Create a JavaScript file in defaults\pref (on Windows), Firefox.app/Contents/Resources/defaults/pref (on Mac), or defaults/pref (on Linux) (by convention, autoconfig.js; other filenames will work, but for best results it should be early in the alphabet.)

Admins should technically be able to place the preferences in that file and push it out to end-users. The question I have though it whether or not these preference values can be read by the extension itself. I’m assuming yes, though the docs are still AddOn-heavy, so I’m not certain if this is supported by the WebExtension approach.

Another question is what the “name” of the extension is, which is important when specifying the preferences. As mentioned above, it’s “the name of the extension”. If this is specified in the manifest, I fail to see where. There are the “name” and “short_name” properties, but that doesn’t seem to be the intended use, as the value of those can be “whatever I want it to be” (literally).

The example I’ve seen:

pref(“extensions.stockwatcher2.symbol”, “GOOG”);

Where is this “stockwatcher2” extension name coming from? Of course, if we cannot access these preferences in the extension in the first place, this is all moot.

Thanks!

If you’re going with a WebExtension (which we strongly recommend), you won’t be able to access preferences, so you can rule that out.
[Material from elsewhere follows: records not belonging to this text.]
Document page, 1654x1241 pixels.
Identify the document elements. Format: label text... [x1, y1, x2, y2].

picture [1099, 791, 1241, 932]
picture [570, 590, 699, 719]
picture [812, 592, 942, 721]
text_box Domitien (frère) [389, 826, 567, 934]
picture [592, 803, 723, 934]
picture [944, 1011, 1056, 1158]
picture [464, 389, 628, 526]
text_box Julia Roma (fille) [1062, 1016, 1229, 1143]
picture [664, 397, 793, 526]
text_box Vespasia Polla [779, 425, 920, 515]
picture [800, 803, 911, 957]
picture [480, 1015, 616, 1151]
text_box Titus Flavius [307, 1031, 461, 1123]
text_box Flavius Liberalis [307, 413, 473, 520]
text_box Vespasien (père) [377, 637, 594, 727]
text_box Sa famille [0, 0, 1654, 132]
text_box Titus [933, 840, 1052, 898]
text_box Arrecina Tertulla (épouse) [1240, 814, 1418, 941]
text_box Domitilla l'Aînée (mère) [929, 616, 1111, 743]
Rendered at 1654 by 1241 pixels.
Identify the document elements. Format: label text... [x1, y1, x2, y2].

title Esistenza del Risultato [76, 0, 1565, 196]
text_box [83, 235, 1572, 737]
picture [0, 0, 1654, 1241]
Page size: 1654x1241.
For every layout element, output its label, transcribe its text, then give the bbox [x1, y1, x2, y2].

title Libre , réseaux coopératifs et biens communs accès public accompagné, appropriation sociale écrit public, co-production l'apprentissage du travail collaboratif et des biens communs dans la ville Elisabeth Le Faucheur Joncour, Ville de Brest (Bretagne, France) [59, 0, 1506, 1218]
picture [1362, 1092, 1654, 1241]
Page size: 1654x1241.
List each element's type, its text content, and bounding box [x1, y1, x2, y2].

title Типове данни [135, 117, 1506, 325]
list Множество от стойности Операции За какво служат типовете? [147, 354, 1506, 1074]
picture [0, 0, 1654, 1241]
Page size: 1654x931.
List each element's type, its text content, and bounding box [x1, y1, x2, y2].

Since you need to push data to them, I think your best bet is chrome.storage.managed, which is being discussed in this bug and could use some advocacy and examples of real-life applications. We’re also looking into file read/write APIs on this bug, which would allow your extension to store settings in an external file that can be modified by another application.

Thanks, Jorge. I was afraid that might be the case.